One of the first images beamed back home during the Gulf War was one of the most revealing: a news conference featuring a bunch of Pentagon types standing in front of a video feed of an Iraqi truck driver haplessly driving through a tunnel as a “smart bomb” detonated behind him. The military brass cackled—not just because they got to watch a new toy in action, but also because these supposedly high-precision bombs were proof of America's technological superiority.

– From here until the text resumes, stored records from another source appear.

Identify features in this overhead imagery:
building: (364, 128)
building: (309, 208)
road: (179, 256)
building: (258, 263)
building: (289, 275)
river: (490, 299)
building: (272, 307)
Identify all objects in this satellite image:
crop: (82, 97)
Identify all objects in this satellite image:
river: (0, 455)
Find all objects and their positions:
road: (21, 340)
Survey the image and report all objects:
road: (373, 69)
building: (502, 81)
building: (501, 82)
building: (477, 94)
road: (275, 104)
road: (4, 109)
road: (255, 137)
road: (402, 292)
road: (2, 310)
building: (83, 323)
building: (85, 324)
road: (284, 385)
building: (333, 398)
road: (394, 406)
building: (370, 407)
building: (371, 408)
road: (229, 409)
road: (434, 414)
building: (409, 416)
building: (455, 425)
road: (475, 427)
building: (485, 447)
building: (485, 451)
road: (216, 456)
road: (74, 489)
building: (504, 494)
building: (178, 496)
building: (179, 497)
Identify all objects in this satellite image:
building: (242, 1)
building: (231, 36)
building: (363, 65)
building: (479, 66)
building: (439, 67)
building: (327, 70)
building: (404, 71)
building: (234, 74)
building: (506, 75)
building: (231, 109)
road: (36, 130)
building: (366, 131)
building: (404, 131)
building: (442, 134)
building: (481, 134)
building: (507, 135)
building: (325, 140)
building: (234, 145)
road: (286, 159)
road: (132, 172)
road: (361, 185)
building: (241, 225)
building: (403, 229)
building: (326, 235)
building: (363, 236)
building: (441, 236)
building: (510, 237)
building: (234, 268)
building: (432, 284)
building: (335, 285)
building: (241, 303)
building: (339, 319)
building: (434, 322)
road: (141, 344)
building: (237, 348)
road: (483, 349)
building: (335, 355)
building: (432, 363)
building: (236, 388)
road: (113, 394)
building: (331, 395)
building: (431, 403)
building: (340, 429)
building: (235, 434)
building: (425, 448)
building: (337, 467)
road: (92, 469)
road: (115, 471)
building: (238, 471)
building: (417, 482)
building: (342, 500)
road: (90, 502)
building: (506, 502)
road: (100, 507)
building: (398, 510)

These men were firmly in bullshit mode, using this early success story as a foundation for their narrative of the war and its inevitable outcome: America would win a cold, bloodless fight in which our high-tech weapons would cripple Iraq's military and government infrastructure without anyone breaking much of a sweat. Military boasting aside, these smart bombs wound up not being so smart after all; more recent research indicates they inflicted only about 7 percent of the total damage in the war and easily caused as much collateral damage as their less-intelligent corollaries.

But by the time that truth was being weighed, the tales had already been told. And on that level, at any rate, those masters of war were no different than a bunch of disturbed kids with overactive imaginations claiming to have launched a rocket to the moon by stuffing a lit firecracker up a cat's ass.

There's a lot of that same dynamic—the violence, the fevered imagination, the braggadocio—in David Rabe's undeservedly overlooked 1982 black comedy, Goose and Tomtom.

Goose and Tomtom are a couple of young hoods living very small lives with big guns and equally powerful imaginations. And though nearly everything that happens in this play is a recognizable component of the crime-story milieu—kidnappings and beatings, steamy sex and stolen jewels—it's framed as fantasy.

A woman wants to fuck Goose, but the emotionally retarded Goose can't deal with that reality. Instead, he tells Tomtom she's trying to cast a spell on him: if he looks into her eyes, he's going to disappear. Tomtom has a bellyache because he survives on coffee and Scotch, but he can't handle even that meager reality. Instead, he insists, there are worms in his tummy.

And so it goes, every dirty trick or tense situation or reality check from the world outside run through the filter of perverse imaginations and into something far grander. One character breaks a chair over another's head; the stricken character concludes the chair decided to commit suicide. A hardened killer is bound to a chair, facing execution. But what's he upset about? He thinks someone has discovered that he used to be a puppy.

The fantasies reach a crescendo when the jewels stolen from Goose and Tomtom are retrieved by what appears to be a rival gang. But in these guys' fevered imaginations, it's not just a retaliatory strike; the flashlight-wielding hoods are transformed into cloak-wearing mysterious figures, elders of a different race, heralds of an apocalypse.

This is very weird business, constantly playing with the thin lines between illusion and reality and the lies we tell one another and ourselves in order to cope. But it's also very funny. Director Erik Hamme does a stellar job of capturing both the tense vulgarity and raucous humor of Rabe's script. He's helped considerably by Darla Davis' excellent set and evocative lighting design. Both visually accentuate the core of Rabe's play: two street thugs living in a junk-strewn dwelling who are blessed—and cursed—by dark imaginations. Hamme's committed cast—Jeff Kriese's Goose and Slade Lewis' Tomtom—create the uneasy symbiotic nature of two guys who, on the surface, need and like each other but are never far from a choice insult or sock in the face. They embody Harold Pinter's theater of menace, David Mamet's language of repetition. There's even a hint of Our Gang: at one point, when Goose and Tomtom's female accomplice, Lorraine (a skillful Kim Bush), is horsing around with the guys, things feel like a twisted Spanky and deranged Alfalfa vying for Darla's attentions. Let's call it anti-myth: instead of lifting up our species, Goose and Tomtom reveals that what holds each of us down is our own peculiar solipsistic narrative.